Trump fired Krebs via tweet shortly after, on November 17.
Trump responded to Krebs’s comments on Sunday evening by repeating allegations of fraud but still refused to provide evidence for his claims.
“Our 2020 Election, from poorly rated Dominion to a Country FLOODED with unaccounted for Mail-In ballots, was probably our least secure EVER!” Trump wrote in a tweet.
Soon after that tweet was issued, Twitter placed a disclaimer on Trump’s tweet that read, “This claim about election fraud is disputed.”
Trump’s legal team and efforts by the president’s allies throughout the U.S. have thus far failed to prove in courtrooms across the country that fraud of any kind actually occurred.
Over the Thanksgiving weekend, a three-judge panel on the U.S. Third Circuit Court of Appeals unanimously ruled that an attempt by the president’s lawyers to overturn the results in Pennsylvania were without justification of any kind.

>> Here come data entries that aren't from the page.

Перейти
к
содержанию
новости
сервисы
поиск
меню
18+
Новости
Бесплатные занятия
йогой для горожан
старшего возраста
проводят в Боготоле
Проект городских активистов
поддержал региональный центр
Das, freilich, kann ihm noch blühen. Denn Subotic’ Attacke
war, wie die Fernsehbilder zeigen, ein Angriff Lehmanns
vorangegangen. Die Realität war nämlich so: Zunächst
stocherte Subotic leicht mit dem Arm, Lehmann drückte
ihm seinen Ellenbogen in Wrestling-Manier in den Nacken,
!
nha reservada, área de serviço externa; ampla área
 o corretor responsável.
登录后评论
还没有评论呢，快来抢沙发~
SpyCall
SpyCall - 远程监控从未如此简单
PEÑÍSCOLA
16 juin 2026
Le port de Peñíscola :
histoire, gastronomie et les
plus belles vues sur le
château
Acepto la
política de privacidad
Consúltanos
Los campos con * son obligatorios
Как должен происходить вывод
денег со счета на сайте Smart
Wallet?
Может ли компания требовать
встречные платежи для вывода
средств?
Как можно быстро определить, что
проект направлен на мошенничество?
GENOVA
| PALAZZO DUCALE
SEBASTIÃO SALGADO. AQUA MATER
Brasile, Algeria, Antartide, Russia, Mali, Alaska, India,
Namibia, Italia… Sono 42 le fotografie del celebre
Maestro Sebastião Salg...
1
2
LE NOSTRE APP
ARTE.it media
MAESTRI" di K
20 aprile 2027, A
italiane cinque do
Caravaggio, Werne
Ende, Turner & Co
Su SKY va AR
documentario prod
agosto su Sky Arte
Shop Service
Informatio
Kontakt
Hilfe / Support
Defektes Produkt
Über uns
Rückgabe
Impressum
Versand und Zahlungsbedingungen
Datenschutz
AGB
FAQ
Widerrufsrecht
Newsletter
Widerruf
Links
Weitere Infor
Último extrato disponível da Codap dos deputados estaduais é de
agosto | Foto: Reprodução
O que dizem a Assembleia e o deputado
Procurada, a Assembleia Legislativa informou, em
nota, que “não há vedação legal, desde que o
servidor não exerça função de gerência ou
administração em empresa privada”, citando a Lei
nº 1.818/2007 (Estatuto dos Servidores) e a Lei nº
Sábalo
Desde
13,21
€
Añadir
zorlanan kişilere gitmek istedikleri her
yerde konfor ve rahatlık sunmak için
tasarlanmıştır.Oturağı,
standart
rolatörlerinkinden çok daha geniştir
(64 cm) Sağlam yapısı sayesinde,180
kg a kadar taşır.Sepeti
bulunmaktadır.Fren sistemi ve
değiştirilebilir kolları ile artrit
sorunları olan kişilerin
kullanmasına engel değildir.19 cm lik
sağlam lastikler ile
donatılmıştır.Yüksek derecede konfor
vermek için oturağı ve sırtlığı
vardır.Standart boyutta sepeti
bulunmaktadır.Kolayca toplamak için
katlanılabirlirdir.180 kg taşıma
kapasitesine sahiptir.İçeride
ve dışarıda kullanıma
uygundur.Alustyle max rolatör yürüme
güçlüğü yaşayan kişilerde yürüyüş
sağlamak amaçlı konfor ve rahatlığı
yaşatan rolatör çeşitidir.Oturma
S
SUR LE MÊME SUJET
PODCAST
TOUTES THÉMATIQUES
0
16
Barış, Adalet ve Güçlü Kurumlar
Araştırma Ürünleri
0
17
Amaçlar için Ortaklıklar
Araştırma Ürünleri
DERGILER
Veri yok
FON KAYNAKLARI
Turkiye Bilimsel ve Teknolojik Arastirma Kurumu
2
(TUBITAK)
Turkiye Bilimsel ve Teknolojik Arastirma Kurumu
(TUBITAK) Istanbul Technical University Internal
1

“Free, fair elections are the lifeblood of our democracy. Charges of unfairness are serious. But calling an election unfair does not make it so,” Judge Stephanos Bibas, a Trump appointee, wrote. “Charges require specific allegations and then proof. We have neither here.”
In a second ruling from over the weekend, the Pennsylvania State Supreme Court dismissed a lower Republican state judge’s ruling issued last week that had called for the certification process to be halted.
Noting in their ruling that those constitutional concerns were only brought forward after Trump lost the presidential election in the state, the state’s high court unanimously ruled that the certification process should continue unimpeded.
“Unsatisfied with the results of that wager, they would now flip over the table, scattering to the shadows the votes of millions of Pennsylvanians,” Justice David Wecht wrote in a concurring statement with the three-page order. “It is not our role to lend legitimacy to such transparent and untimely efforts to subvert the will of Pennsylvania voters.
President-elect Joe Biden defeated Trump in the state of Pennsylvania by about 80,000 votes. Overall, Biden currently leads Trump by more than 6.3 million ballots in the popular vote count, and won the presidency through the Electoral College vote of 306 to 232.